[Task to complete]: What comes next in the hierarchical clustering lesson below? Write its continuation, starting right after the dendrogram image.

[Selected passage]:
⁂
## Scenario

You worked on creating market segmentation groups using kmeans on customer shopping records, but you're not sure kmeans was the best method. By the end of this lesson, you want to find the appropriate number of groups and their descriptions.

# Hierchical Clustering 
Agenda today:
- Hierarchical Clustering 
    -  Introduction
    -  How the algorithm is constructed?
    -  Implementing hierarchical algorithm

Goals today:
- Understand how hierarchical clustering finds clusterings in observations
- Compare and contrast hierchical clustering and k-means
- Build and interpret a dendrogram
***

# Introduction 

### Supervised vs. Unsupervised Machine Learning 
Recall from our previous lesson in supervised learning, where we use a number of features to predict a label. In unsupervised ML problem, we are not predicting and labels, thus we do not have a ground truth to compare our models to. In other words, we are doing the best we can to group individual observations together without having a gold standard to evaluate them. 

### Intuition
Clustering is a family of techniques for identifying clusters in a dataset. The goal of clustering is to group the most similar observations together into a cluster. In Hierchical Clustering, we prioritize **similarity** between individual observations.


### PCA vs. Clustering
Both PCA and clustering are unsupervised algorithms. The difference between them are, according to ISLR:
- PCA looks to find low-dimensional representation of the observations that explain a good fraction of the variance 
- Clustering looks to find homogenous subgroups among the observations
***

# Hierarchical Agglomerative Clustering
Recall K-means clustering where the goal is to assign individual observations to pre-specified number of clusters according to Euclidean distance between the centroid and the observation, Hierarchical clustering sets out to group the most similar two observations together from a bottom-up level. We end up with a tree-like diagram named **dendrogram**, which allows us to view the clusterings obtained for each possible number of clusters, from 1 to n. It is up to our discretion as data scientists to decide how many clusters we want. 

![dendo](img/dendogram.png)
⁂
[Records shown]:
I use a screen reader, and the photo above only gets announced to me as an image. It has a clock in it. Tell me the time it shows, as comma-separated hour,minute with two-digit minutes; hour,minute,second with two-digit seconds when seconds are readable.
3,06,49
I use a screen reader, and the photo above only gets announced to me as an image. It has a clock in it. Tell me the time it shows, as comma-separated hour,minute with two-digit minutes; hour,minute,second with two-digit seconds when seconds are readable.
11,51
⁂
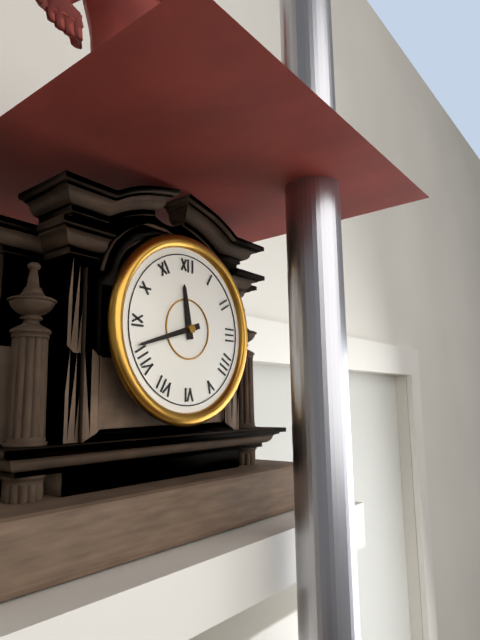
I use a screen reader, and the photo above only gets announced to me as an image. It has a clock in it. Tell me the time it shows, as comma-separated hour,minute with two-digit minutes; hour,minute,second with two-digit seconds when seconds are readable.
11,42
⁂
[Task answer]:
***
One disadvantage of K-means clustering is that we have to specify the number of clusters beforehand. The type of hierchical clustering we will learn today is **agglomerative**, or **bottom up**, such that we do not have to specify the number of clusters beforehand. We will now dive into the details of hierchical clustering.
***

### How does the algorithm work
Initially, every observation is its own cluster. As we move up the leaf of the dendrogram, the most similar pair of observation fuse together, and the next most similar group of leafs fuse together etc. until everything fuse together into a big cluster. Where to cut off branching that fuse together the tree is up to our discretion. 

![dendo2](img/400_Basic_Dendrogram.png)

## Aglomerative example

In [None]:
from hier_example import *

In [None]:
plot_agglomerative_algorithm()

### Types of hierarchical aggplomerative clustering 
- Single Linkage 
    -  Minimum pair-wise distance: for any two clusters, take one observation from each and determine their distance. Do this over and over, until you have identified the overall minimum pair-wise distance. 
- Complete Linkage
    -  Nearest may be defined as the furthest (or maximum) distance between two clusters. That is, all possible pairwise distances between elements (one from cluster A and one from B) are evaluated and the largest value is used as the distance between clusters A & B. This is sometimes called complete linkage and is also called furthest neighbor.
- Average Linkage
    - The distance between clusters is defined as the average distance between the average values of each of the data points in the clusters. 
- Ward Linkage
    -  Ward method finds the pair of clusters that leads to minimum increase in total within-cluster variance after merging at each step.

I really like how **[this article](https://towardsdatascience.com/understanding-the-concept-of-hierarchical-clustering-technique-c6e8243758ec)** describes the pros and cons of each approach.

### How well does the dendogram fit the data?
cophenetic correlation coefficient $c$ is given by [ref](https://www.mathworks.com/help/stats/index.html?/access/helpdesk/help/toolbox/stats/cophenet.html=)

![c-coef](img/cophenet.png)


$x(i, j) = | Xi − Xj |$, the ordinary Euclidean distance between the $i$th and $j$th observations.<br>
$t(i, j)$ = the dendrogrammatic distance between the model points $Ti$ and $Tj$. This distance is the height of the node at which these two points are first joined together.<br>

Then, letting ${\bar {x}}$ be the average of the $x(i, j)$, and letting ${\bar {t}}$ be the average of the $t(i, j)$, the cophenetic correlation coefficient $c$ is given by[4]

## Seeing it in action

**[This post here](https://www.analyticsvidhya.com/blog/2019/05/beginners-guide-hierarchical-clustering/)** walks through cluster assignment _step_ by _step_ if the demo would be helpful.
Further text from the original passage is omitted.